*Exercise prompt*. Each record must come back unchanged in your answer, stripped of its images.

Photos with camera intrinsics
+ + +

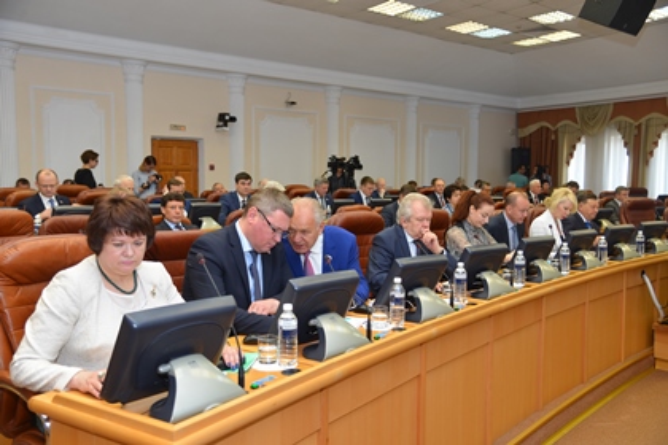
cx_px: 334
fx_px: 575
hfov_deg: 60.3
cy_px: 222
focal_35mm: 31
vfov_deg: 42.3
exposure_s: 1/60
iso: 400
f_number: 4
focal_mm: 31
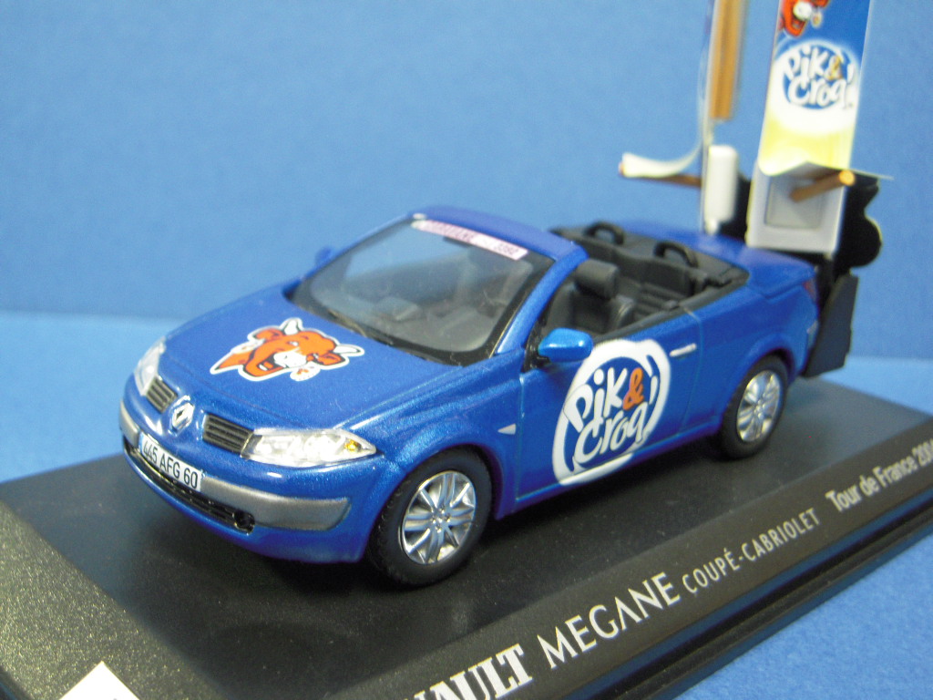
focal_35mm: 45
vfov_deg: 32.2
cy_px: 350
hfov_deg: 42.1
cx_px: 466
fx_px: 1213
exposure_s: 1/13
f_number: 3.3
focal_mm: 8.1
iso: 400
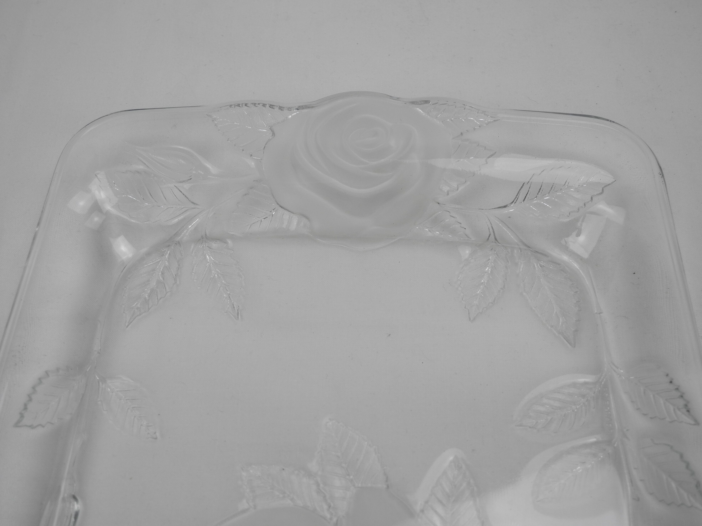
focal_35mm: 45
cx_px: 351
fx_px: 913
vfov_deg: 32.2
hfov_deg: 42.1
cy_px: 263
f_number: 3.2
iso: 100
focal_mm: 9.7
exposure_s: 1/167
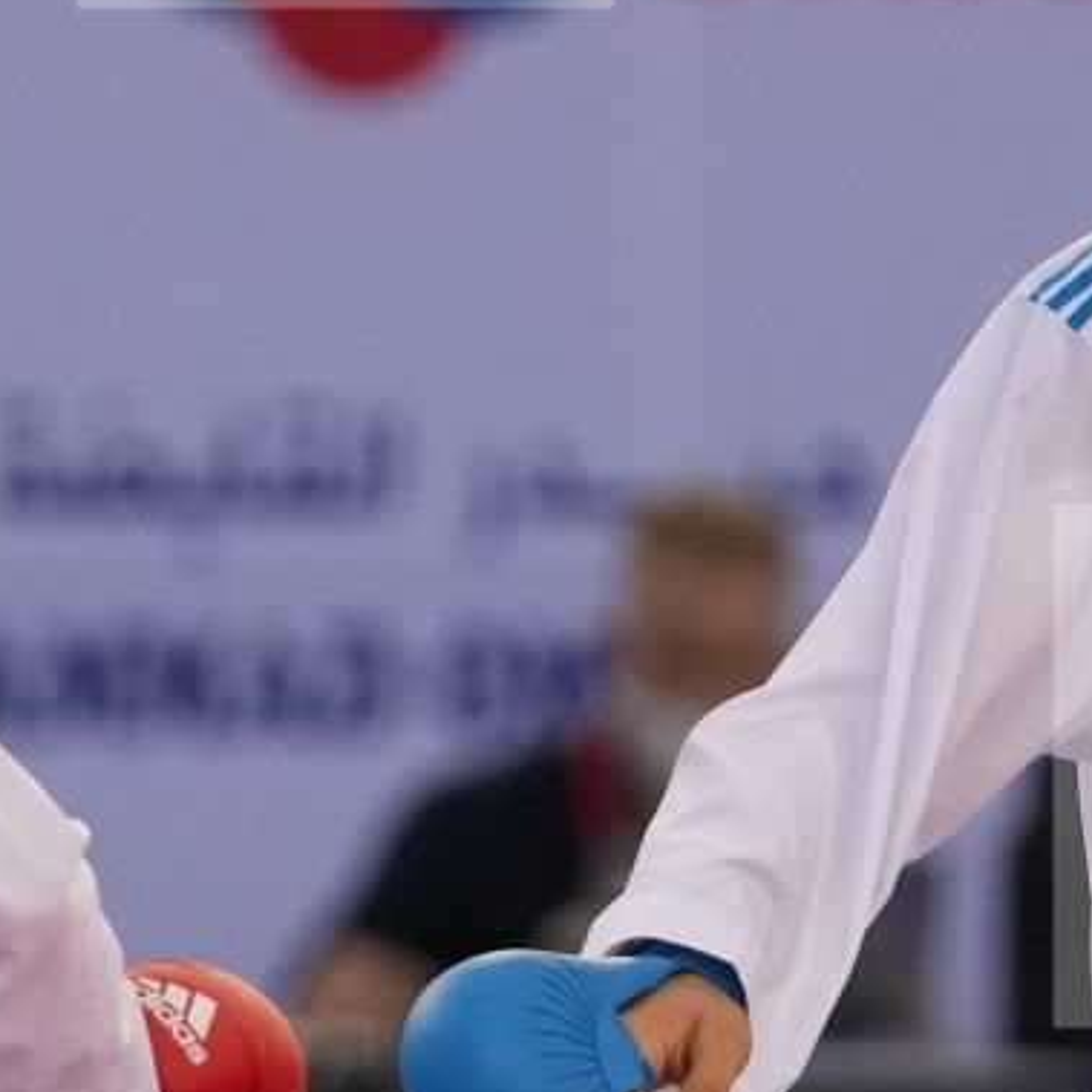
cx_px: 346
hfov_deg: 1.4
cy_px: 766
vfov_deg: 1.4
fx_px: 43185
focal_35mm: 1210
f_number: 2.8
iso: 2000
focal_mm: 200
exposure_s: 1/1000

+ + +

*Expected answer*.
cx_px: 334
fx_px: 575
hfov_deg: 60.3
cy_px: 222
focal_35mm: 31
vfov_deg: 42.3
exposure_s: 1/60
iso: 400
f_number: 4
focal_mm: 31
focal_35mm: 45
vfov_deg: 32.2
cy_px: 350
hfov_deg: 42.1
cx_px: 466
fx_px: 1213
exposure_s: 1/13
f_number: 3.3
focal_mm: 8.1
iso: 400
focal_35mm: 45
cx_px: 351
fx_px: 913
vfov_deg: 32.2
hfov_deg: 42.1
cy_px: 263
f_number: 3.2
iso: 100
focal_mm: 9.7
exposure_s: 1/167
cx_px: 346
hfov_deg: 1.4
cy_px: 766
vfov_deg: 1.4
fx_px: 43185
focal_35mm: 1210
f_number: 2.8
iso: 2000
focal_mm: 200
exposure_s: 1/1000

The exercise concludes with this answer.